Abdullah Ibrahim solo

1re partie : Nebida

mardi 6 septembre 20h00

Salle des concerts - Cité de la musique

Tarifs : 35€
Placement libre assis
Durée : env. 2h10
La Cité de la musique - Philharmonie de Paris est accessible aux personnes à mobilité réduite. Des places adaptées aux spectateurs se déplaçant en fauteuil roulant sont disponibles dans toutes les salles de concert, sur réservation aux guichets ou par téléphone au 01 44 84 44 84.
La Grande salle Pierre Boulez, le Studio et la Salle de conférence (Philharmonie) sont équipés d’une antenne à haute fréquence.
Les personnes en situation de handicap visuel peuvent demander à être placées le plus près possible de la scène. Le programme de salle en format Word peut être envoyé quelques jours avant le concert, sur demande préalable.
Prêt de matériel (contre une pièce d'identité) aux différents accueils et vestiaires : fauteuils roulants, sièges-cannes, boucles magnétiques « tour de cou », jumelles, lunettes de télévision, monoculaires, loupes, casques anti-bruit. 
Vous rencontrez des difficultés d'orientation ou de mobilité, un volontaire du service civique peut vous accueillir (sur rendez-vous).
Renseignements : handicap@philharmoniedeparis.fr

Onze ans après sa venue en trio à Jazz à la Villette, la légende du piano Abdullah Ibrahim revient en solo pour un concert exceptionnel et rarissime, dans le sillage du très beau et méditatif Solotude.

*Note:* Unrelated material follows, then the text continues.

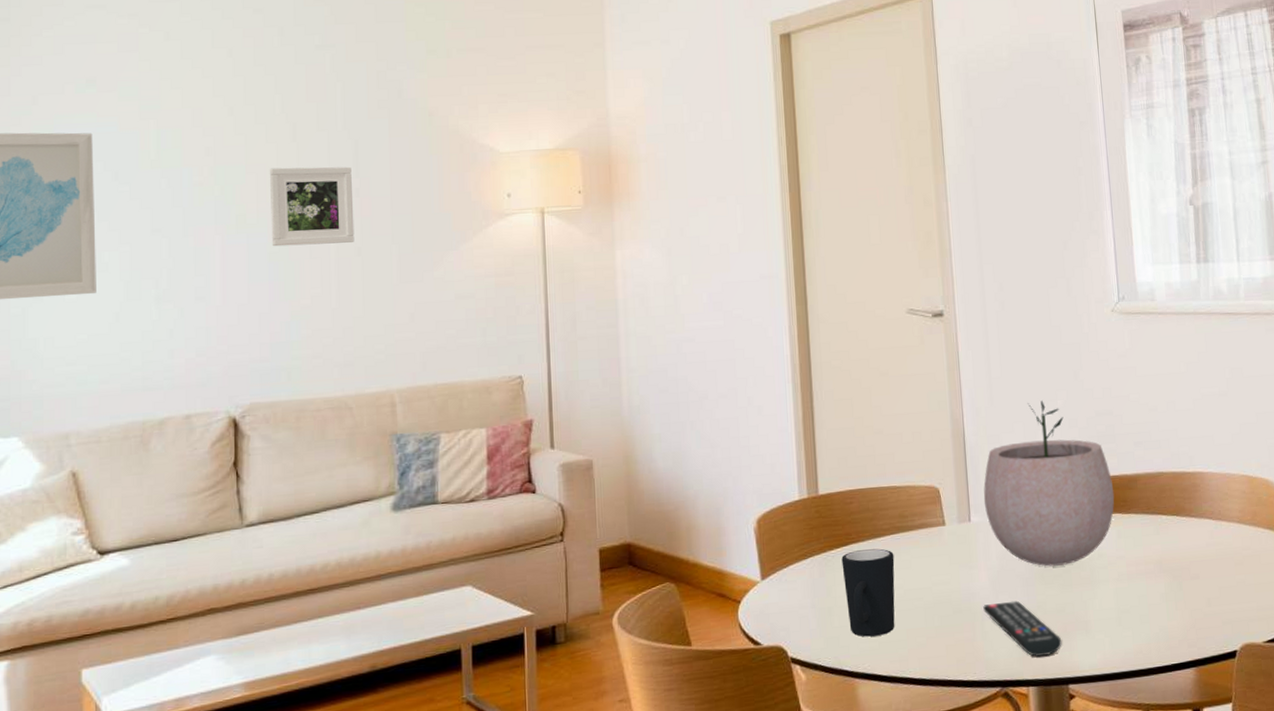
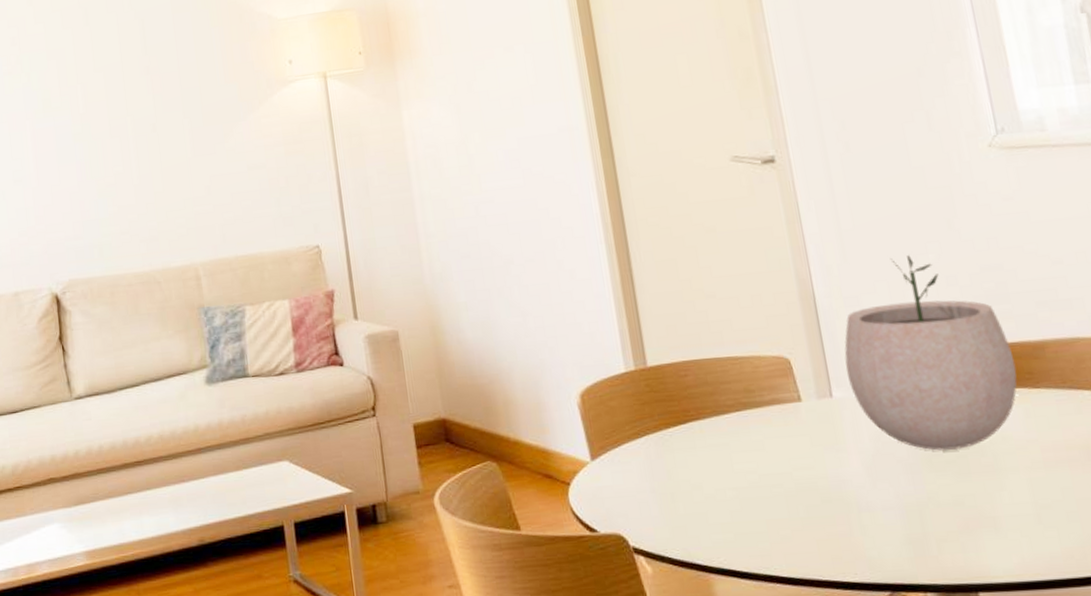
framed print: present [269,166,355,247] -> none [67,45,149,128]
mug: present [841,548,895,637] -> none [680,427,752,527]
remote control: present [983,600,1062,657] -> none [858,490,965,558]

À 87 ans, le pianiste sud-africain Abdullah Ibrahim, grande figure d’un jazz sensible et audacieux, reste le musicien libre qu’il a toujours été, depuis une décennie 1960 partagée entre l’Europe et les États-Unis où – sous l’alias Dollar Brand - il est partie prenante d’une révolution esthétique dont les autres hérauts ont pour nom Don Cherry, Pharoah Sanders, John Coltrane ou Archie Shepp. Avec eux, il joue et échange, immergé dans un bouillon de culture qui le conduit à explorer ses racines africaines puis à se convertir à l’Islam. Après son retour en Afrique du Sud à la fin des années 1960, il devient vite l’une des grandes voix anti-apartheid, à la faveur notamment de sa composition « Mannenberg », enregistrée en 1974 et considérée comme l’hymne national officieux du pays. En 1994, il est tout naturellement invité à l’interpréter lors de la cérémonie d’investiture de Nelson Mandela à la présidence sud-africaine. Au fil de son parcours, Abdullah Ibrahim n’a cessé d’explorer, inventer et approfondir son art, en collaboration avec d’autres ou en solitaire. Enregistré dans le cadre somptueux d’un Hirzinger Hall (Allemagne) vidé de son public pour cause de pandémie, Solotude est le témoignage sublime d’un grand maître dont la sérénité et le jeu sont simplement éblouissants.

Première partie : Nebida

La jeune garde à l’honneur avec le trio Nebida, formé par des étudiants du département jazz et musiques improvisées du Conservatoire de Paris.

Comme un passage de témoin, ce sont de jeunes musiciens qui partageront la scène de la Cité de la Musique avant le concert du géant Abdullah Ibrahim, dans une formule pour saxophone, piano et contrebasse. Nebida est ainsi formé par trois étudiants du département jazz et musiques improvisées du Conservatoire national supérieur de musique et de danse de Paris : le saxophoniste Pierre Carbonneaux, le pianiste Levy Harvey et la contrebassiste Léna Aubert, qui ont déjà collaboré avec des musiciens de renom, comme eux ouverts à toutes les aventures et audaces musicales.